Shortly after Pamela’s death, the emotional beats evolve. Margot’s teenage routines appear to remain in place—she’s a great student who still manages to practice piano—and David exerts great effort to be the best parent he can be, but the void left in Pamela’s wake is obvious. There is an emptiness in the frames (and remember, we’re getting all of this information through a computer screen).

David nags Margot about not taking out the garbage through texts and a photo of the overflowing can, and this is supposed to be a sign of the intimacy shared between father and daughter. Before long, we come to recognize how this online presentation—the storytelling gimmick—exposes a harsh reality. Margot disappears, and at first, it is easy to make excuses.
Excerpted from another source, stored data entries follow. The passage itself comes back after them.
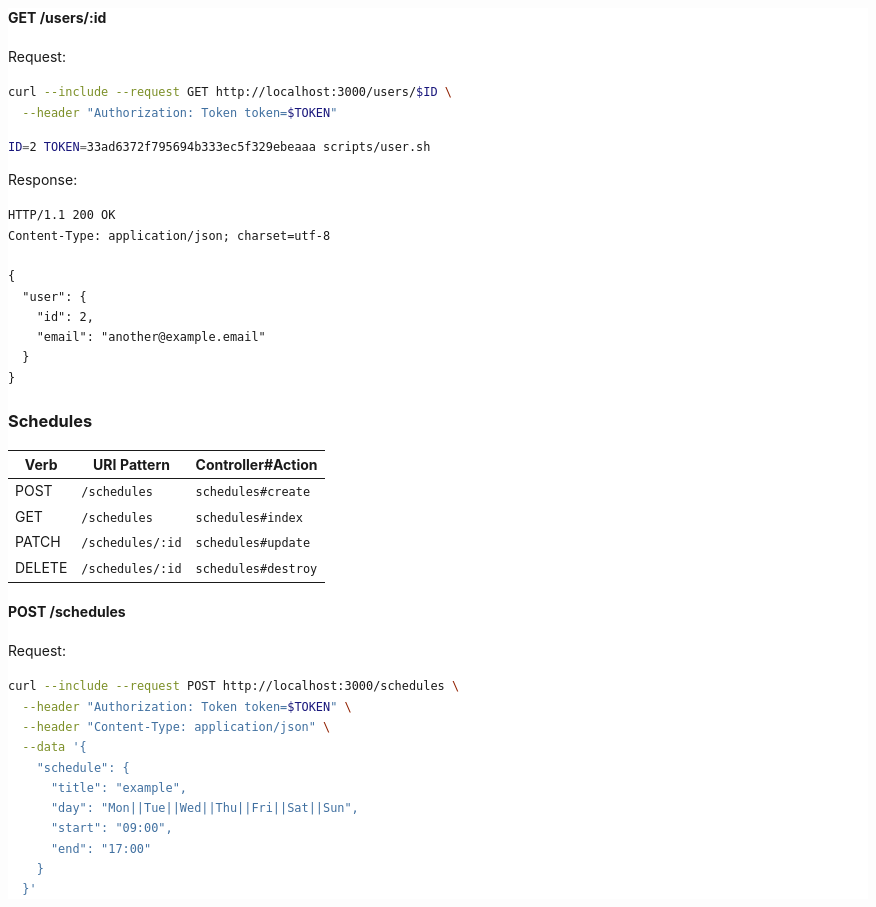 #### GET /users/:id

Request:

```sh
curl --include --request GET http://localhost:3000/users/$ID \
  --header "Authorization: Token token=$TOKEN"
```

```sh
ID=2 TOKEN=33ad6372f795694b333ec5f329ebeaaa scripts/user.sh
```

Response:

```md
HTTP/1.1 200 OK
Content-Type: application/json; charset=utf-8

{
  "user": {
    "id": 2,
    "email": "another@example.email"
  }
}
```

### Schedules

| Verb   | URI Pattern            | Controller#Action   |
|--------|------------------------|---------------------|
| POST   | `/schedules`           | `schedules#create`  |
| GET    | `/schedules`           | `schedules#index`   |
| PATCH  | `/schedules/:id`       | `schedules#update`  |
| DELETE | `/schedules/:id`       | `schedules#destroy` |

#### POST /schedules

Request:

```sh
curl --include --request POST http://localhost:3000/schedules \
  --header "Authorization: Token token=$TOKEN" \
  --header "Content-Type: application/json" \
  --data '{
    "schedule": {
      "title": "example",
      "day": "Mon||Tue||Wed||Thu||Fri||Sat||Sun",
      "start": "09:00",
      "end": "17:00"
    }
  }'
```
Simple miscommunications between David and Margot, assumptions about schedules and such, and mis-readings of tones in messages, give way to the realization that something is amiss.

Why the film works as well as it does, once the truth becomes apparent, is that Cho’s David lives for us, engages us through the glimpsed frames from social media and his computer’s camera. David is achingly human, eager and desperate, then driven to explosiveness, before bottoming out in his guilt. It is through David that we understand just how little we know the people we are supposedly close to. David and Margot exist in the same house, but each has used the virtual world to lock themselves away from one another. We get close to them through herculean effort—David’s as well as Chaganty and Ohanian’s—but that is only because we’ve been programmed by plot machinations.
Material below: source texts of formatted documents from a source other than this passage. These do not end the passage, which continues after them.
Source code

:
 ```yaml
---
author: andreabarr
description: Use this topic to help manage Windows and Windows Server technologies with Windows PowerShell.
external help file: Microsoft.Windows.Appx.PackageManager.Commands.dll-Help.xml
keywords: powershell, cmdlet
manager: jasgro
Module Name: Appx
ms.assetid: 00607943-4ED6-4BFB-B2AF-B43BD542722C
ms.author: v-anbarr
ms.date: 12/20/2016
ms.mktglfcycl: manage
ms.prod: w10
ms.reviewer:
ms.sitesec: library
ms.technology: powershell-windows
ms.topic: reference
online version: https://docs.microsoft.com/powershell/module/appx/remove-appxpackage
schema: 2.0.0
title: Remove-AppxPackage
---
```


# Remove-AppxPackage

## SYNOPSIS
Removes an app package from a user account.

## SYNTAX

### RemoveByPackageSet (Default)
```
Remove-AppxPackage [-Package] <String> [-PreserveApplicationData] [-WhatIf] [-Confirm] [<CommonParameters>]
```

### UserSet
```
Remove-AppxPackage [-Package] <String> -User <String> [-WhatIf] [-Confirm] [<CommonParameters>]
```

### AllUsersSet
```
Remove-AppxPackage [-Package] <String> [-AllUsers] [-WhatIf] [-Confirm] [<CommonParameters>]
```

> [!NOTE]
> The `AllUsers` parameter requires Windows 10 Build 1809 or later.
Would it take something this drastic to wake us up to our own relationship inadequacies?

The 2014 film Unfriended exploited the online presentation trick, casting a group of friends in an online chat room as the victims of a supernatural force that preyed on them, picking them off one-by-one. The director Leo Gabriadze started things off with numerous open screens, portals for each member of the group that closed one-by-one as the otherworldly force ended their sessions, if you will. The movie collapsed completely into the trick because there was never a meaningful engagement with any of the characters.

Yet in Searching, once David brings others into the investigation into Margot’s disappearance, we immediately find ourselves drawn to each new figure. We long to spend more time with Detective Vick (Debra Messing), in the hopes of breaking open the case from her perspective. And then there’s David’s brother Peter (Joseph Lee) who we see in fleeting snatches, just enough to gather hints of the sibling dynamic and a suspicious intimacy between the roguish uncle and his missing niece.

The third-act twists and turns that arrive with a knowing anticipation shift the story into a more familiar procedural environment, but that doesn’t derail the haunting and hard truths laid bare from the start. Searching takes us back to what matters most about our friends and family, and the actual steps necessary to establish real interconnectivity.